*TASK INSTRUCTIONS*:
Find "part: (523, 432) -> (526, 358), moved" and "part: (514, 559) -> (486, 600), removed" in the records below. Copy the lines holding them and every line between, exactly, and no others.

DATASET RECORDS Block Start

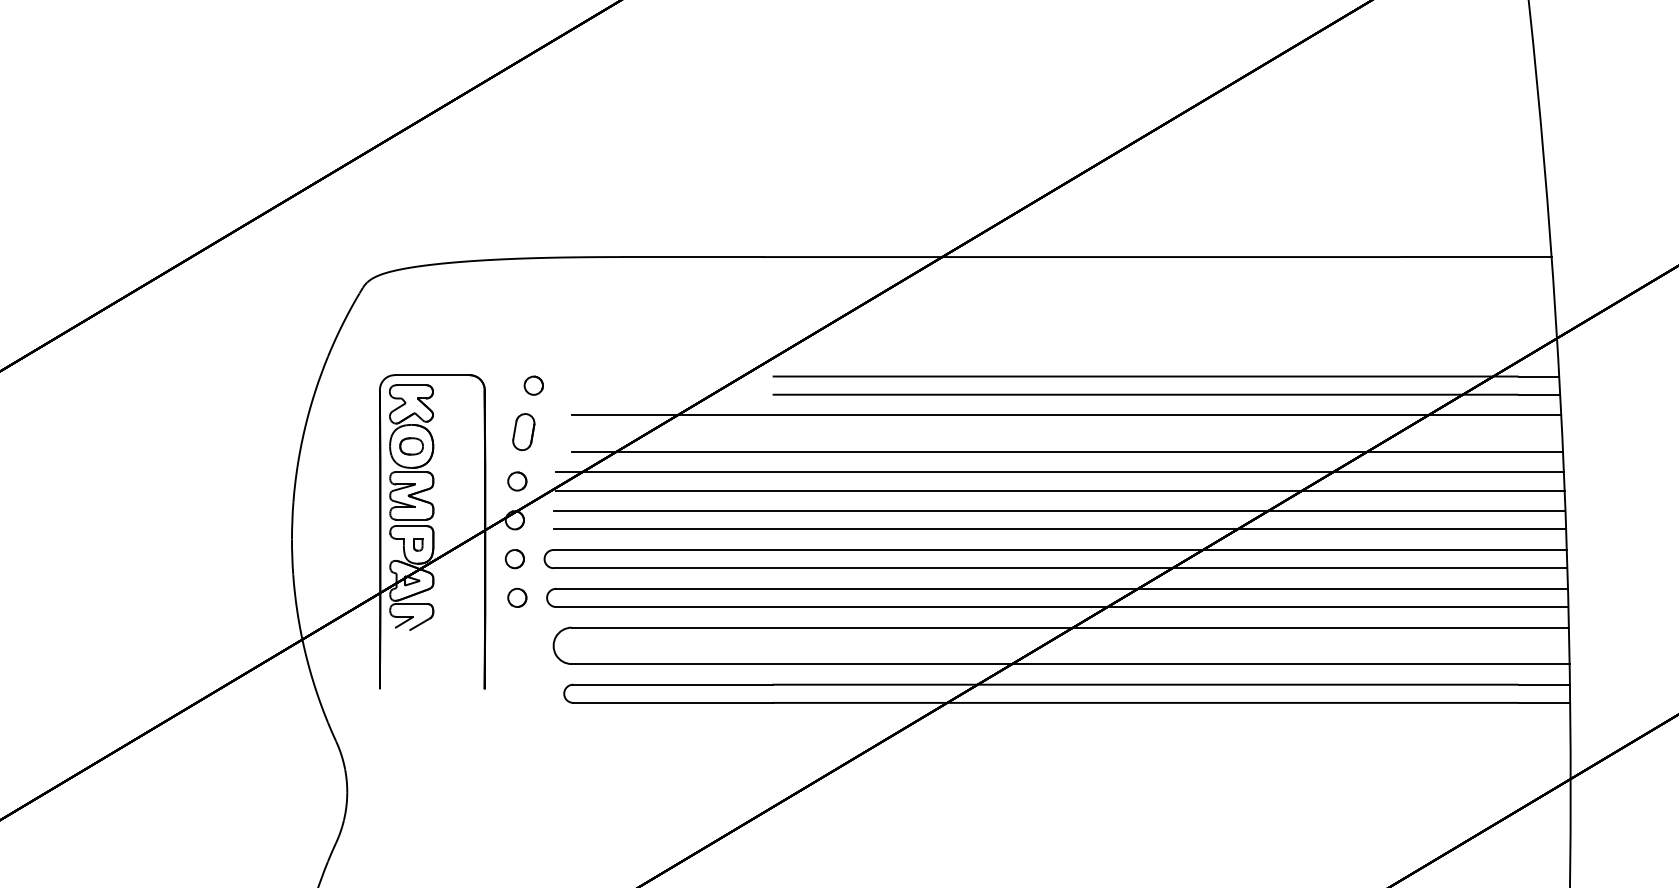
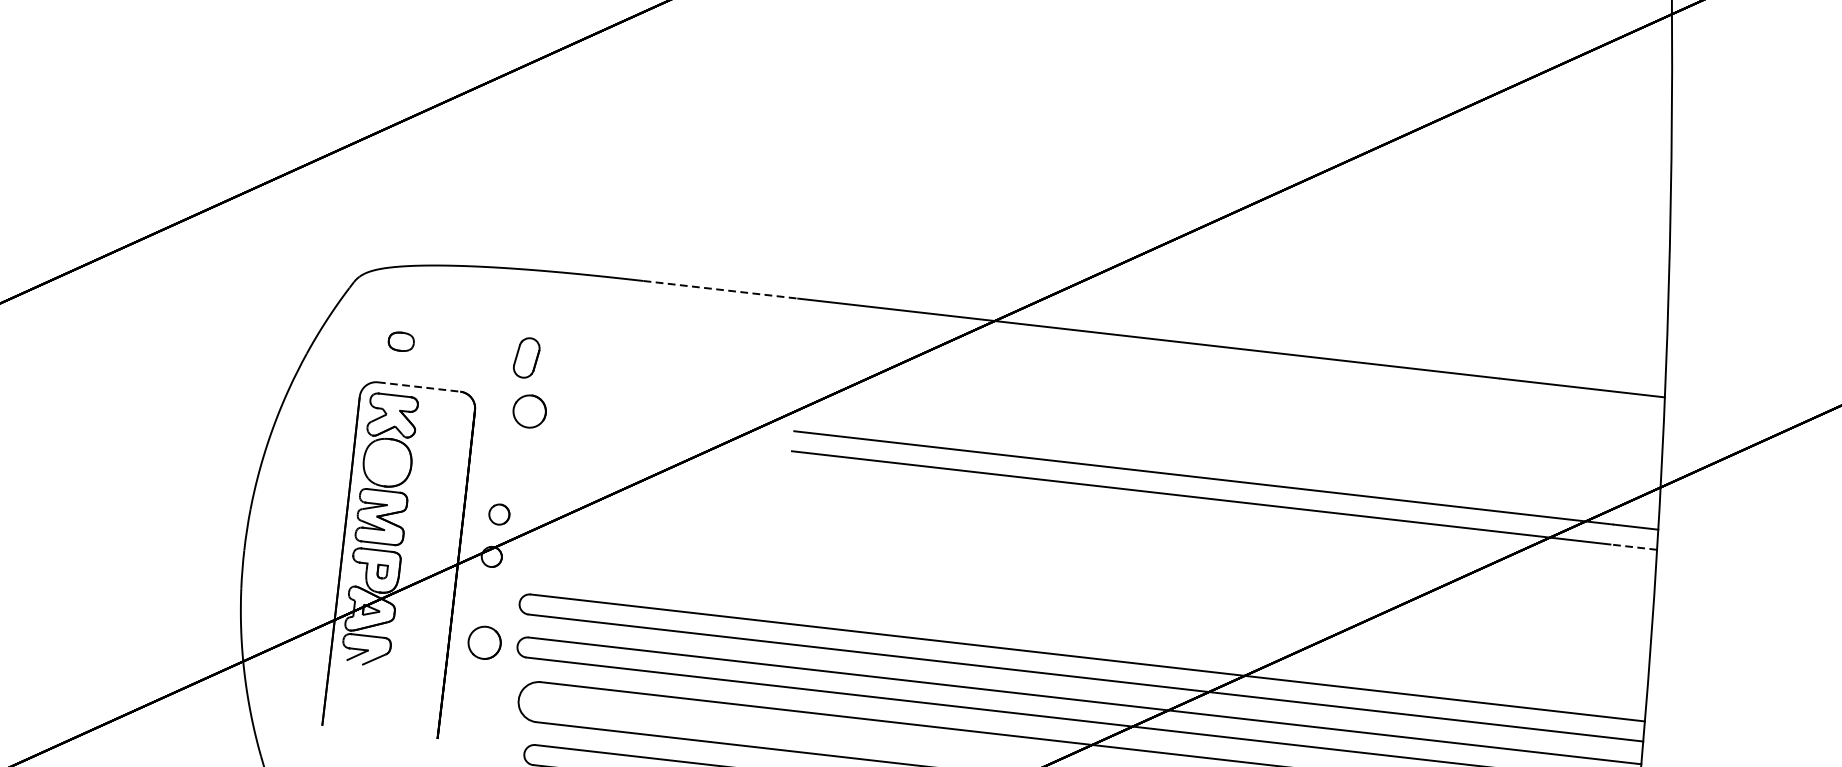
line: (692, 257) -> (720, 290), solid -> dashed
line: (432, 375) -> (419, 387), solid -> dashed
part: (533, 385) -> (529, 411), size x1.6
line: (1539, 394) -> (1634, 546), solid -> dashed
line: (1066, 415) -> (1111, 510), removed
part: (523, 432) -> (526, 358), moved
part: (411, 446) -> (401, 341), moved
line: (1067, 451) -> (1108, 550), removed
line: (1059, 472) -> (1096, 572), removed
line: (1060, 490) -> (1095, 592), removed
line: (1059, 511) -> (1091, 615), removed
line: (1059, 529) -> (1089, 635), removed
part: (514, 559) -> (486, 600), removed
part: (517, 597) -> (485, 642), size x1.6

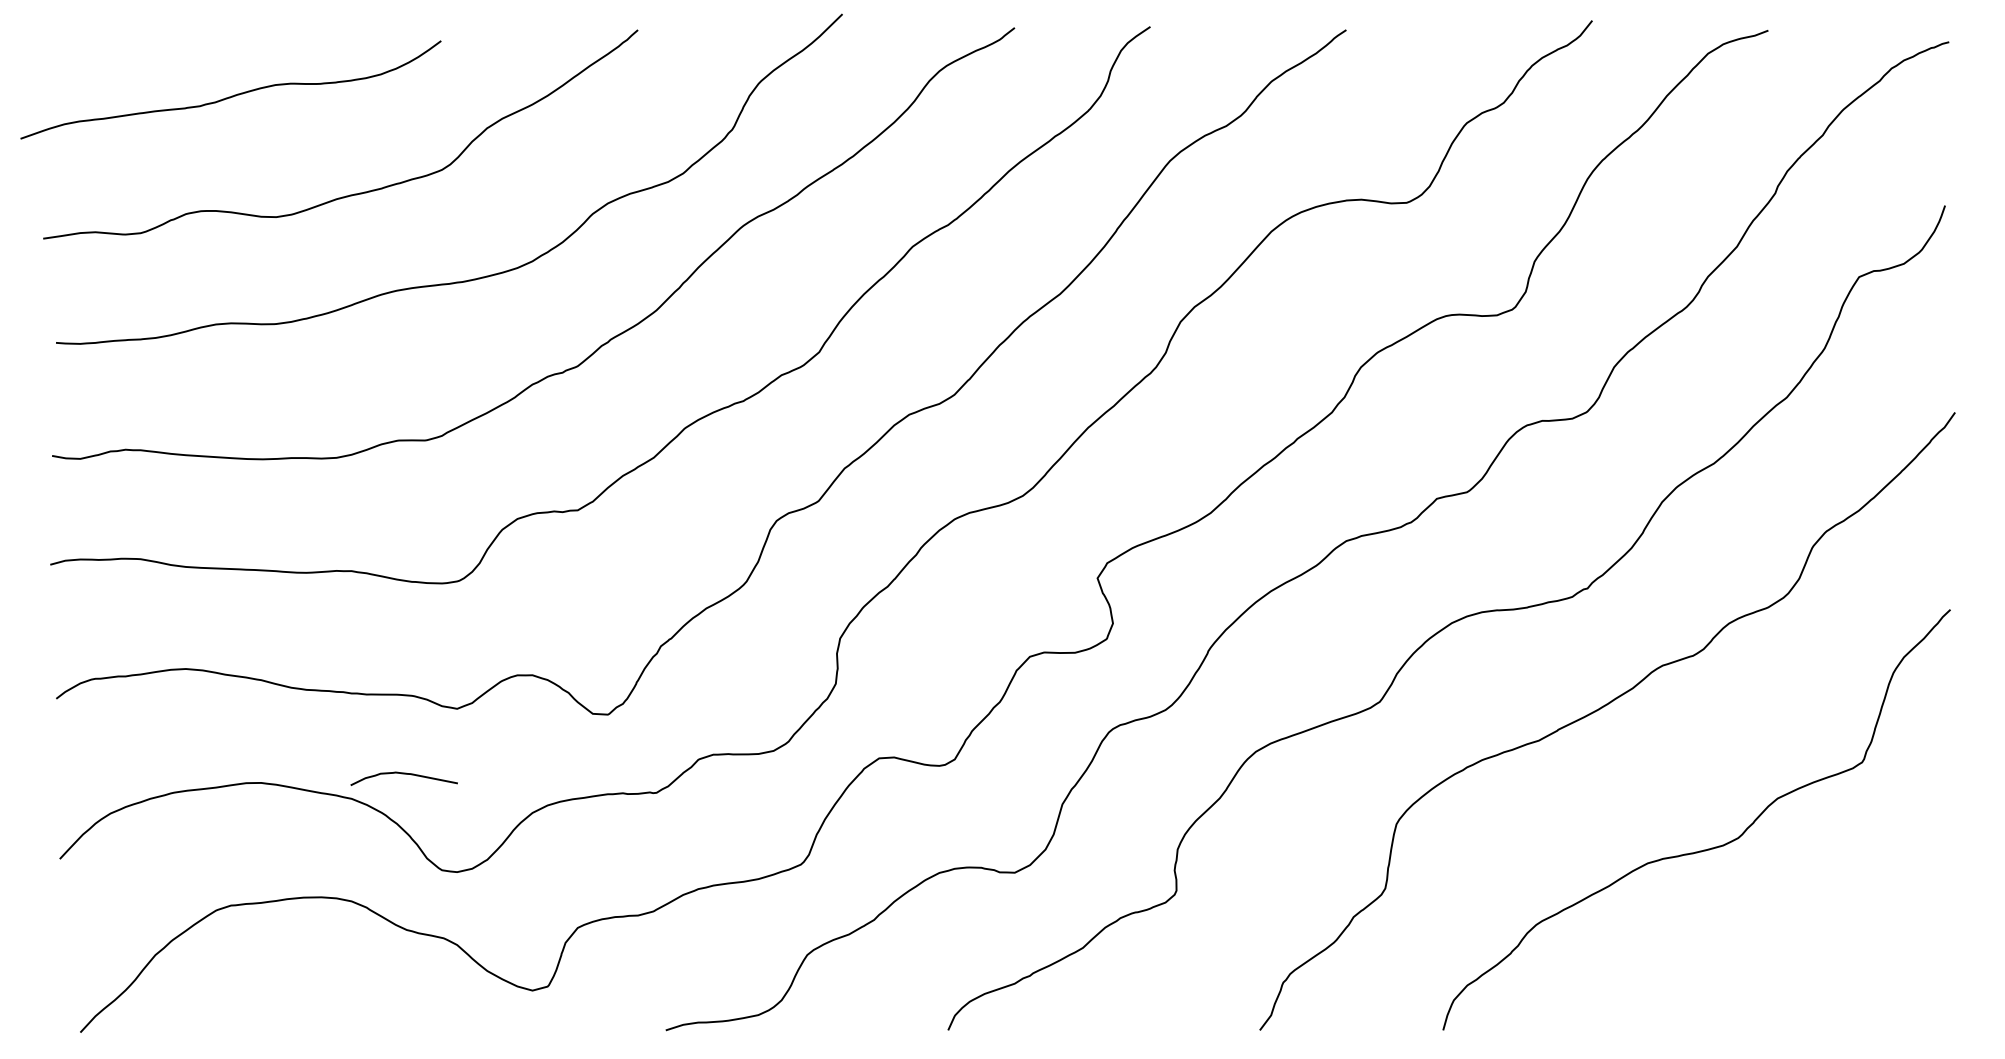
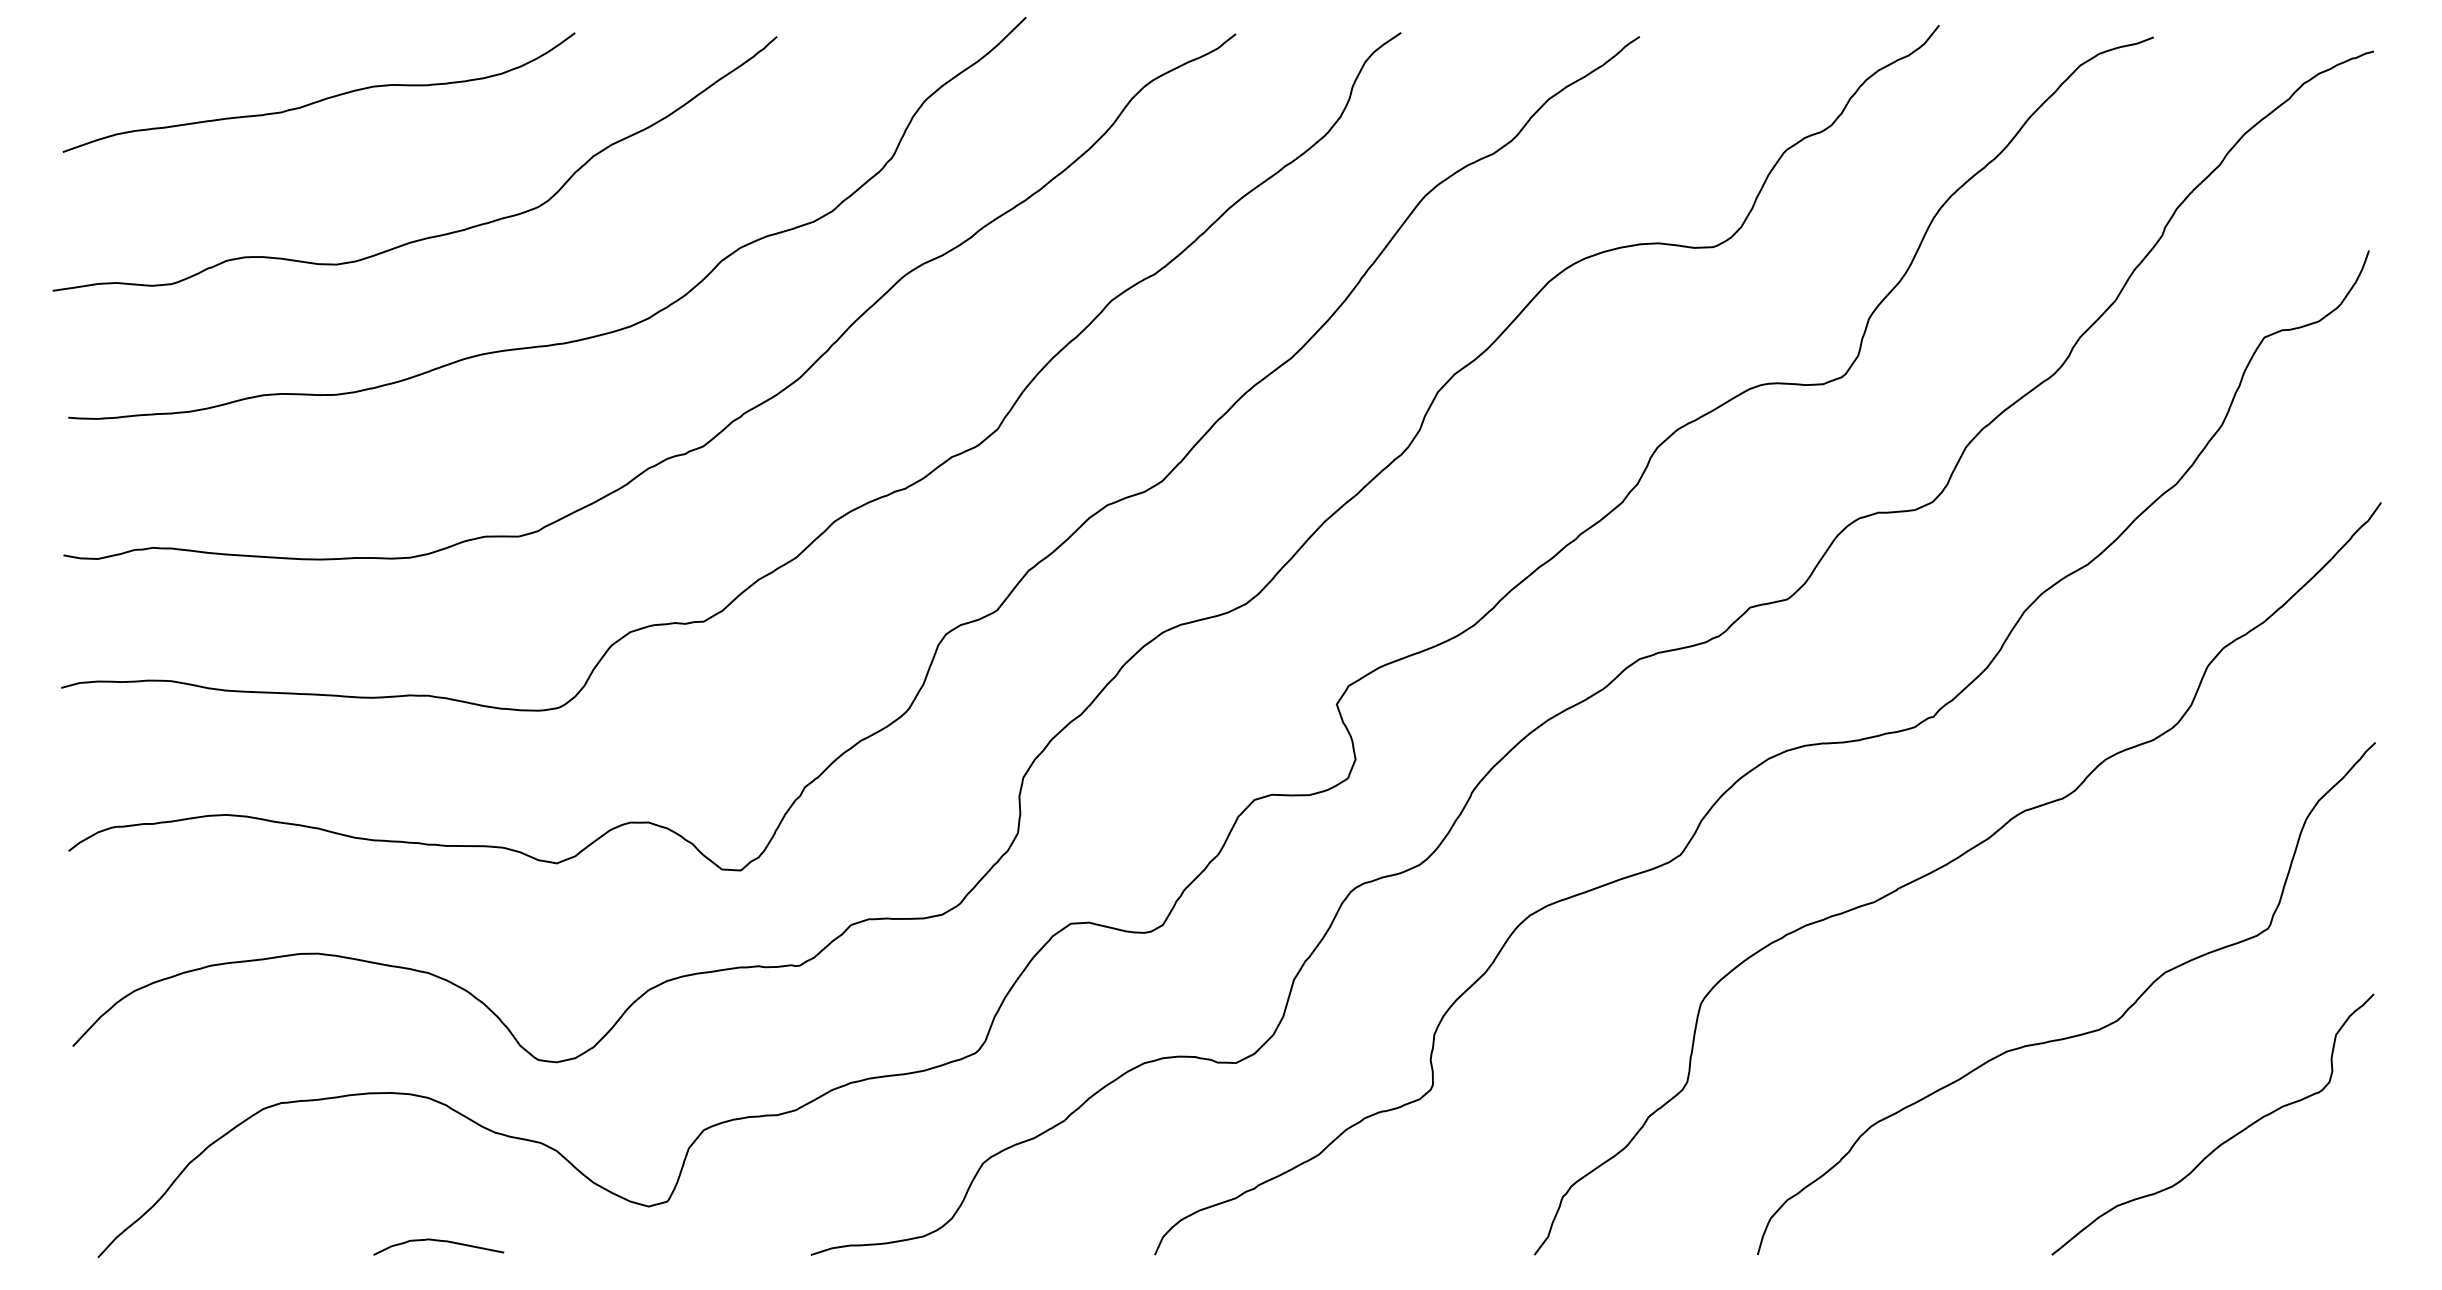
curve: (231, 95) -> (319, 99), moved
curve: (403, 774) -> (437, 1241), moved
curve: (1826, 936) -> (2224, 1140), added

DATASET RECORDS Block End

*EXERCISE RESULT*:
part: (523, 432) -> (526, 358), moved
part: (411, 446) -> (401, 341), moved
line: (1067, 451) -> (1108, 550), removed
line: (1059, 472) -> (1096, 572), removed
line: (1060, 490) -> (1095, 592), removed
line: (1059, 511) -> (1091, 615), removed
line: (1059, 529) -> (1089, 635), removed
part: (514, 559) -> (486, 600), removed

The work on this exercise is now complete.